Required action: Update the listing below by changing every "Lees meer" to "Bekijk meer" and leaving all other text as it is. Omit the pictures from your answer.

Saved data entries
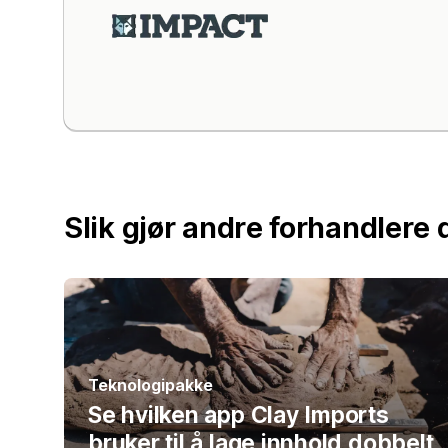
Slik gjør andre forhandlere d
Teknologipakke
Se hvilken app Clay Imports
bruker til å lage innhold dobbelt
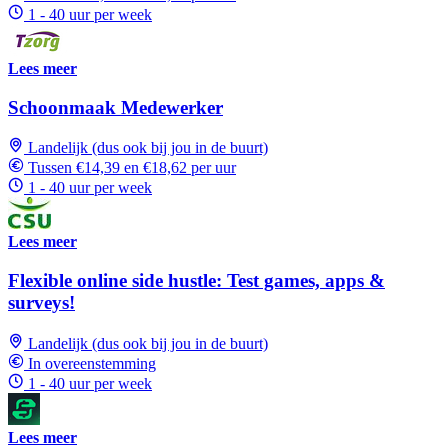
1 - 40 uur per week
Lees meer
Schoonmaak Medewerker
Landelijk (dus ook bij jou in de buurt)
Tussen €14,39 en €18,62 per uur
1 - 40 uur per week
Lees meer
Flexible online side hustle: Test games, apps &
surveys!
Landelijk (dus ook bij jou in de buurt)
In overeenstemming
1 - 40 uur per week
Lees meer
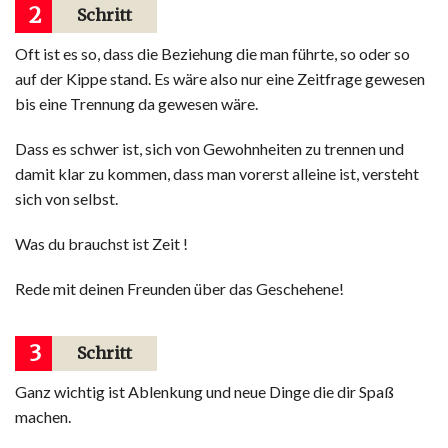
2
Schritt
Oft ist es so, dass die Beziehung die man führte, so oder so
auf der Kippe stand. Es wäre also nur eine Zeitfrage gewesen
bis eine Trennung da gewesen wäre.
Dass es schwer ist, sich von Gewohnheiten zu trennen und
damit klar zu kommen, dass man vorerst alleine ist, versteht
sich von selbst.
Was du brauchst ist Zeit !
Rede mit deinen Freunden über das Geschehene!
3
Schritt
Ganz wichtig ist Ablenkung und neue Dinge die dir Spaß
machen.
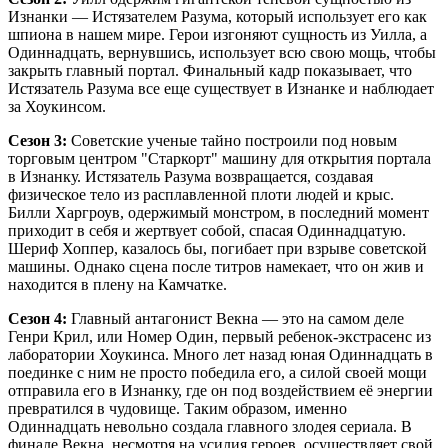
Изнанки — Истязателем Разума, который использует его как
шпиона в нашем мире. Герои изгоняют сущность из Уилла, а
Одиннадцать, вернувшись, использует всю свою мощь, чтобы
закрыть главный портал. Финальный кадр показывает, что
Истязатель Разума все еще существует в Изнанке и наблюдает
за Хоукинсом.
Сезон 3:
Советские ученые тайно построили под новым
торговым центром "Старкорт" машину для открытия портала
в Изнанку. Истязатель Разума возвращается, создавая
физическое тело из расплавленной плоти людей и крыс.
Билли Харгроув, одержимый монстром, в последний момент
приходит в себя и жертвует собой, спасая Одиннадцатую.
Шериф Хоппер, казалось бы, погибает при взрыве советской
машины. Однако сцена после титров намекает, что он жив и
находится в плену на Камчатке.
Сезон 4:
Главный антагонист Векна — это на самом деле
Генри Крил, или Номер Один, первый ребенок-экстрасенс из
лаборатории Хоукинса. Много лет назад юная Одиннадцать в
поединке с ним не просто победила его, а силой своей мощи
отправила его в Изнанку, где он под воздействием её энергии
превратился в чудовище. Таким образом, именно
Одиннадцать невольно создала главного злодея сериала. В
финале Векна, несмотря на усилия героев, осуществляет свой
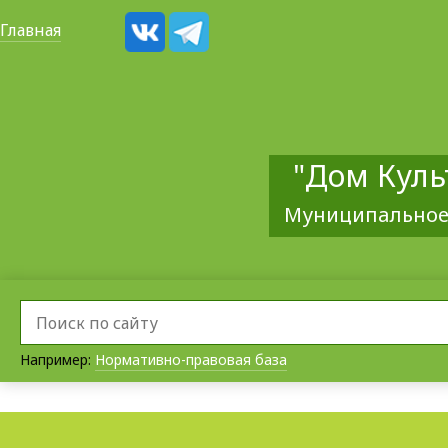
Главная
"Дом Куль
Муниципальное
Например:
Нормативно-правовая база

Worked solution:
Slik gjør andre forhandlere d
Teknologipakke
Se hvilken app Clay Imports
bruker til å lage innhold dobbelt
1 - 40 uur per week
Bekijk meer
Schoonmaak Medewerker
Landelijk (dus ook bij jou in de buurt)
Tussen €14,39 en €18,62 per uur
1 - 40 uur per week
Bekijk meer
Flexible online side hustle: Test games, apps &
surveys!
Landelijk (dus ook bij jou in de buurt)
In overeenstemming
1 - 40 uur per week
Bekijk meer
2
Schritt
Oft ist es so, dass die Beziehung die man führte, so oder so
auf der Kippe stand. Es wäre also nur eine Zeitfrage gewesen
bis eine Trennung da gewesen wäre.
Dass es schwer ist, sich von Gewohnheiten zu trennen und
damit klar zu kommen, dass man vorerst alleine ist, versteht
sich von selbst.
Was du brauchst ist Zeit !
Rede mit deinen Freunden über das Geschehene!
3
Schritt
Ganz wichtig ist Ablenkung und neue Dinge die dir Spaß
machen.
Изнанки — Истязателем Разума, который использует его как
шпиона в нашем мире. Герои изгоняют сущность из Уилла, а
Одиннадцать, вернувшись, использует всю свою мощь, чтобы
закрыть главный портал. Финальный кадр показывает, что
Истязатель Разума все еще существует в Изнанке и наблюдает
за Хоукинсом.
Сезон 3:
Советские ученые тайно построили под новым
торговым центром "Старкорт" машину для открытия портала
в Изнанку. Истязатель Разума возвращается, создавая
физическое тело из расплавленной плоти людей и крыс.
Билли Харгроув, одержимый монстром, в последний момент
приходит в себя и жертвует собой, спасая Одиннадцатую.
Шериф Хоппер, казалось бы, погибает при взрыве советской
машины. Однако сцена после титров намекает, что он жив и
находится в плену на Камчатке.
Сезон 4:
Главный антагонист Векна — это на самом деле
Генри Крил, или Номер Один, первый ребенок-экстрасенс из
лаборатории Хоукинса. Много лет назад юная Одиннадцать в
поединке с ним не просто победила его, а силой своей мощи
отправила его в Изнанку, где он под воздействием её энергии
превратился в чудовище. Таким образом, именно
Одиннадцать невольно создала главного злодея сериала. В
финале Векна, несмотря на усилия героев, осуществляет свой
Главная
"Дом Куль
Муниципальное
Например:
Нормативно-правовая база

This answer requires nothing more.